Some brief background about how this all started. Up till and after playing soccer in college I'd always been pretty active. I made it along just fine until one cold and rainy spring day I decided to run a 10k, just to see what it was like. Well after an ok race my life went from fine to exceptional when I met a girl who is now one of my most favorite people. We talked. I gave her a ride home. We began running together. Starting off with 8 miles every other day was just the beginning. By fall I decided to do my first marathon here in Philadelphia. I finished in a shocking to me 3:17. After that my mileage went up to 100 miles a week. My mileage stayed at 100 through 5 other marathons including a 2:54 PR in NYC. Around a year and a half ago running seemed to become more and more of a struggle. Pain in my groin got so bad I finally had to stop running because it was extremely painful to even lift my right leg to put on jeans. After a year and half of completely frustrating and exhausting health dysfunction I finally am in the midst of recovery. i do hope.

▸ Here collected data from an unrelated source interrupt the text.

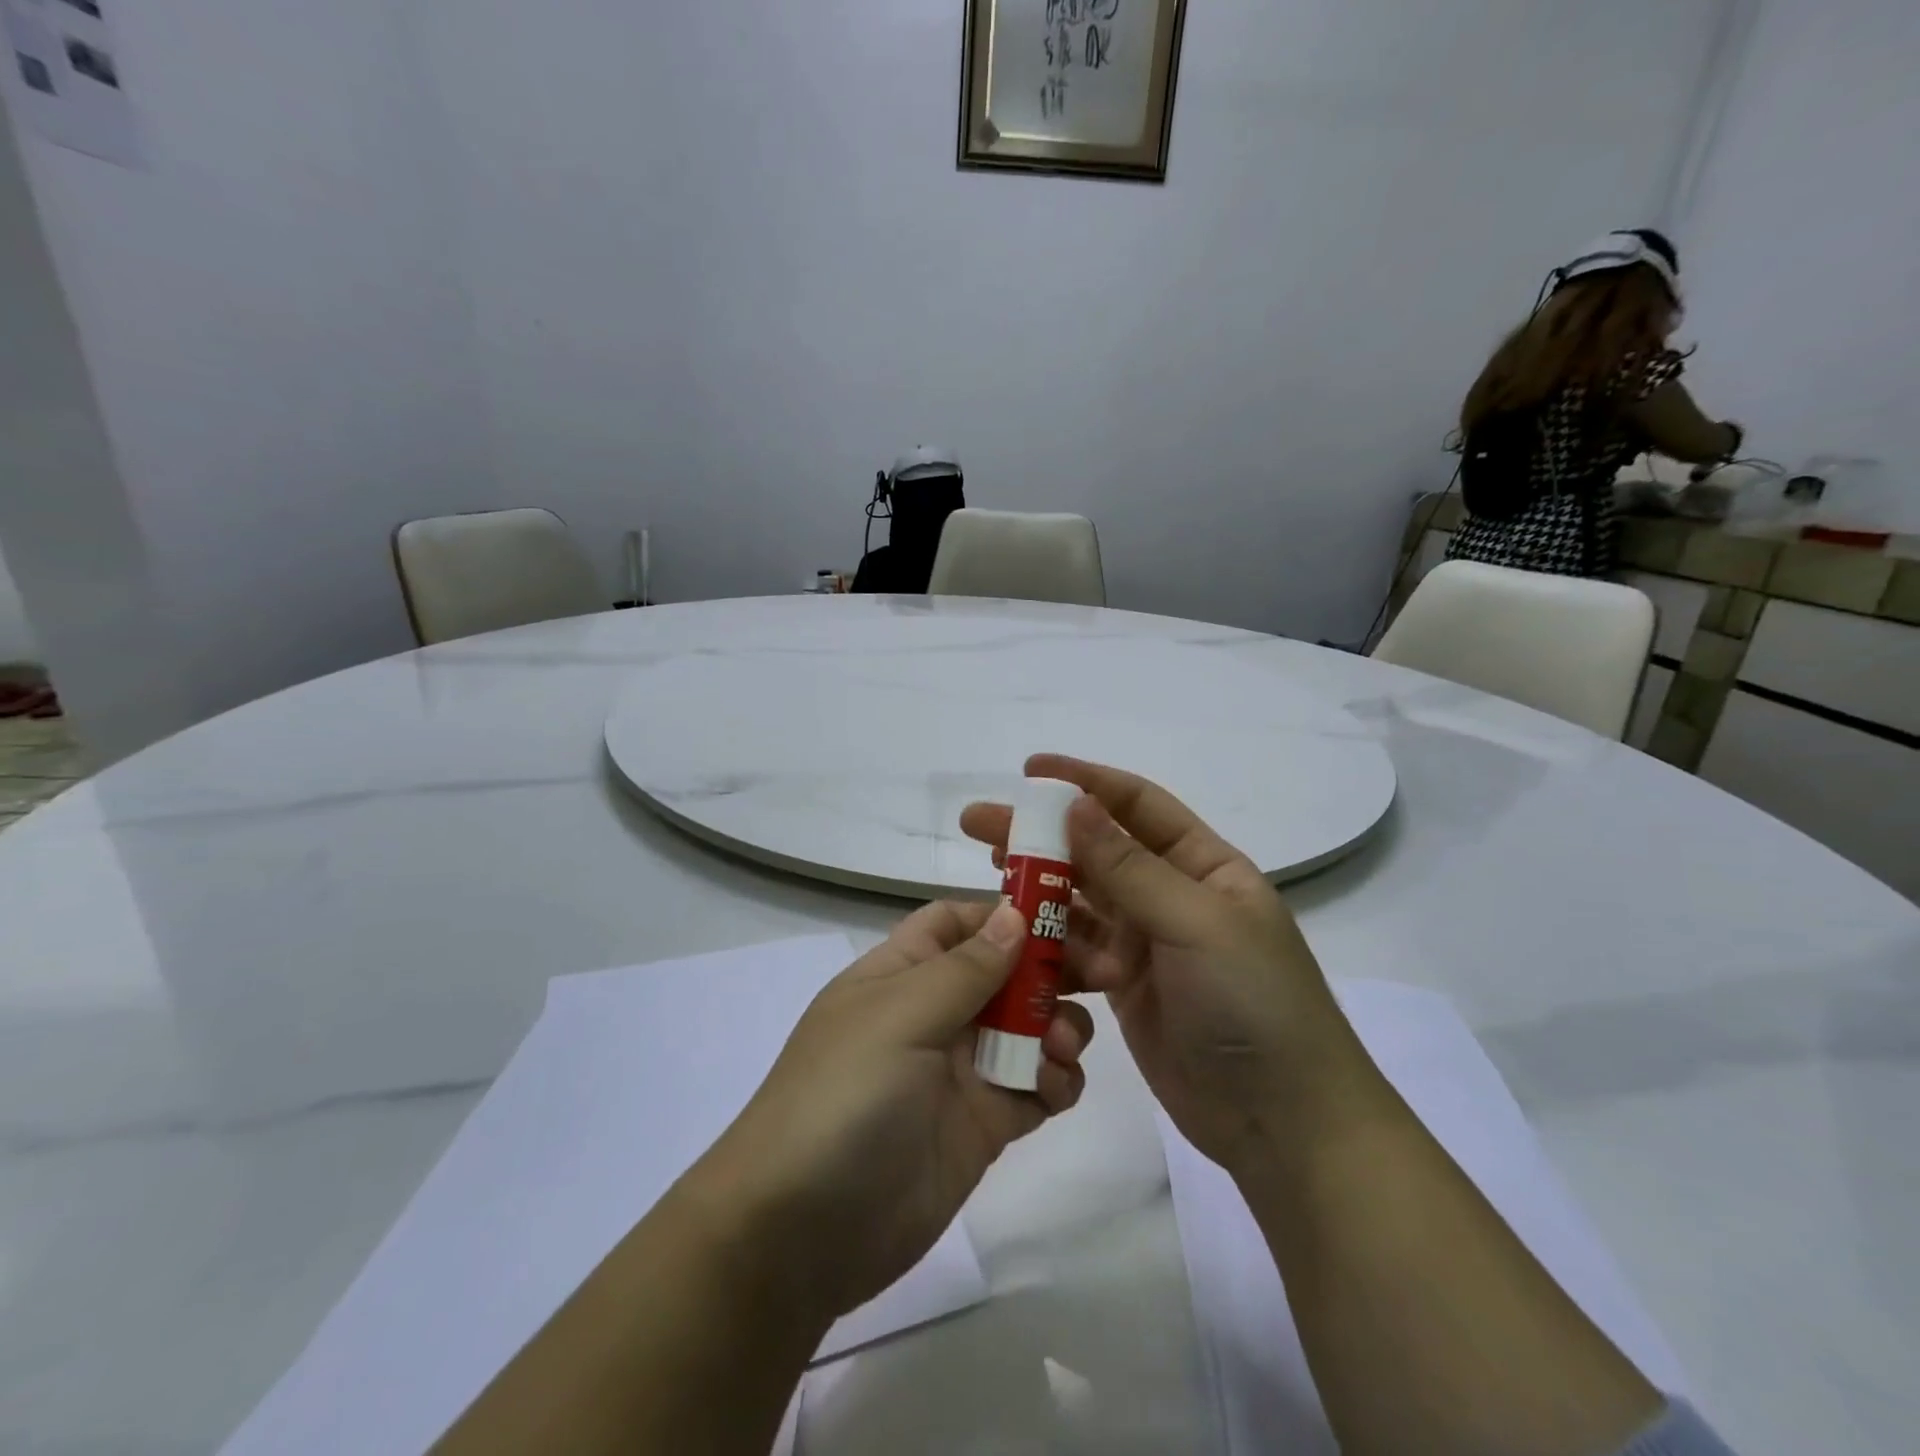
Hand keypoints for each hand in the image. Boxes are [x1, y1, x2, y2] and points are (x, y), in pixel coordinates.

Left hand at [685, 901, 1092, 1322]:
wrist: (800, 1235)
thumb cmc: (843, 1097)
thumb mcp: (900, 1017)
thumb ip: (965, 968)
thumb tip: (1013, 913)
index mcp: (902, 973)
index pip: (958, 922)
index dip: (1006, 912)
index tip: (1065, 914)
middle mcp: (934, 1013)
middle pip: (1006, 971)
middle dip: (1054, 966)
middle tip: (1106, 972)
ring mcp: (960, 1071)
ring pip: (1028, 1027)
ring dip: (1059, 1025)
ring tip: (1063, 1047)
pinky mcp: (982, 1125)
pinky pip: (1034, 1087)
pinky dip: (1057, 1081)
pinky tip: (1057, 1089)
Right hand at [962, 756, 1371, 1176]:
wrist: (1285, 1123)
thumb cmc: (1253, 1004)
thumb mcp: (1195, 923)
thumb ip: (1130, 867)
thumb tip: (1076, 803)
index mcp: (1203, 865)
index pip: (1136, 804)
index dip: (1084, 781)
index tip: (1029, 771)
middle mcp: (1172, 895)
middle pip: (1096, 850)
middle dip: (1041, 834)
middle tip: (979, 823)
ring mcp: (1147, 944)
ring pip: (1080, 901)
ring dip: (1038, 889)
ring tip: (989, 878)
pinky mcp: (1125, 987)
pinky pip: (1076, 953)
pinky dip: (1048, 946)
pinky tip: (1013, 943)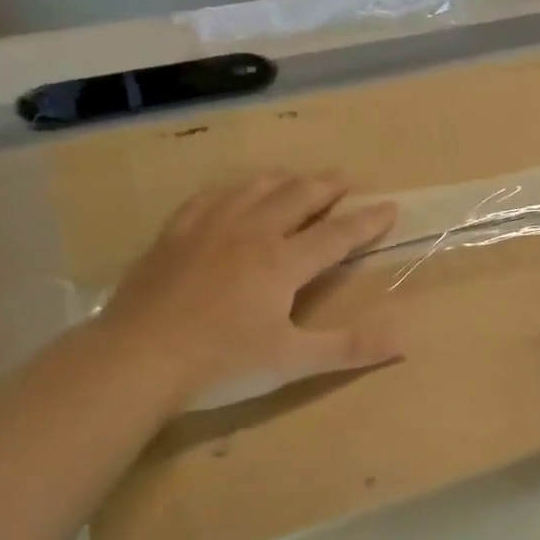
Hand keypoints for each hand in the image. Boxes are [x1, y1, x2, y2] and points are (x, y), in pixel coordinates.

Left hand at [97, 172, 401, 410]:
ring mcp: (208, 228)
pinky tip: (231, 192)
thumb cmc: (222, 363)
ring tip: (296, 177)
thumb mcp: (292, 362)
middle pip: (296, 197)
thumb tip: (403, 342)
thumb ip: (349, 349)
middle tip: (345, 178)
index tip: (390, 206)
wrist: (135, 360)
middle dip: (326, 187)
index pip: (337, 235)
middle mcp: (250, 233)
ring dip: (282, 180)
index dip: (367, 222)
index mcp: (283, 262)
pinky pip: (209, 198)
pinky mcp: (173, 235)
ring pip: (254, 189)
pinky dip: (231, 189)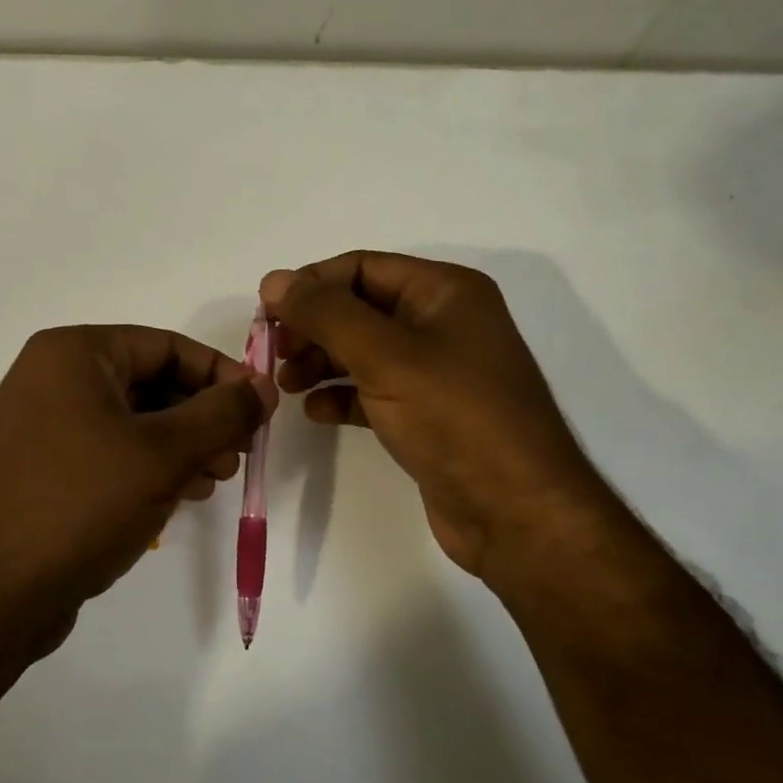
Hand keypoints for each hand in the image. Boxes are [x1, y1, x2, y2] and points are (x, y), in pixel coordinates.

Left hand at [0, 325, 276, 656]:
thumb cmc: (80, 503)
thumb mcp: (163, 454)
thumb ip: (222, 413)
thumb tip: (263, 385)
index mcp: (73, 354)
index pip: (166, 346)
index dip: (220, 375)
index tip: (259, 409)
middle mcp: (52, 378)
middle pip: (151, 382)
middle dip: (202, 417)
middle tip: (239, 453)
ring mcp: (43, 425)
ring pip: (134, 421)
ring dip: (182, 446)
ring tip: (216, 479)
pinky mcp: (44, 469)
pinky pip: (110, 452)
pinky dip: (150, 467)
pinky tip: (182, 496)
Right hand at [260, 251, 605, 582]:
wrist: (516, 514)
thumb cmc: (455, 418)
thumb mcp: (385, 356)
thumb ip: (325, 314)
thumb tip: (274, 279)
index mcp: (445, 292)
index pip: (362, 267)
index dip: (311, 284)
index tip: (266, 313)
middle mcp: (443, 322)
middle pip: (360, 308)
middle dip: (313, 326)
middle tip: (274, 352)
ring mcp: (437, 370)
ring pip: (363, 350)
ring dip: (321, 361)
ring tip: (286, 383)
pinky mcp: (428, 414)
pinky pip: (374, 390)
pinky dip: (342, 395)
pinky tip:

to run a fast marathon in the fall would be a dream.

making my way toward this i woke up a little later than the usual 5:30 am since i don't work till later in the morning on tuesdays and thursdays. my run took me down to the sparkling schukyl river in philly and out to kelly drive (here in philly we have this 8 mile loop starting from behind the art museum. "the drives"). I continue to do this run in as many creative loops as i can as my recent memories of running have been filled with complete physical and psychological fatigue and frustration. I was feeling not so bad this morning. The whole groin thing turned out to be a torn psoas muscle. For anyone wondering what this muscle is.....it's one that attaches to your spine behind your lower ribs and runs all the way down to meet the top of your thigh at your hips. It's the muscle that enables you to pick up your leg. Love this muscle. Stretch it if you can. Make sure it's loose and strong. The tears i have in it are at my groin and top of my thigh. Little micro-tears that have cause major floods of tears through many miles and countless sleepless nights. Well, I am getting healing for this from an applied kinesiologist who has been such an angel for me. While I still feel it, I have been doing better, thus running more. Running faster. I ran for about 65 minutes this morning. I don't want to over do things to quickly. Plus I will run home tonite from work. I work in north philly and it's always an interesting "commute" home down broad street. Especially in the spring when the shout outs become colorful and crude. I recently got a "Hey, can i take you to Friday's when your done running!!!!"

That's my tuesday as far as running goes. The many more things that occupy my time and essentially fuel my desire to run will be revealed as I write on.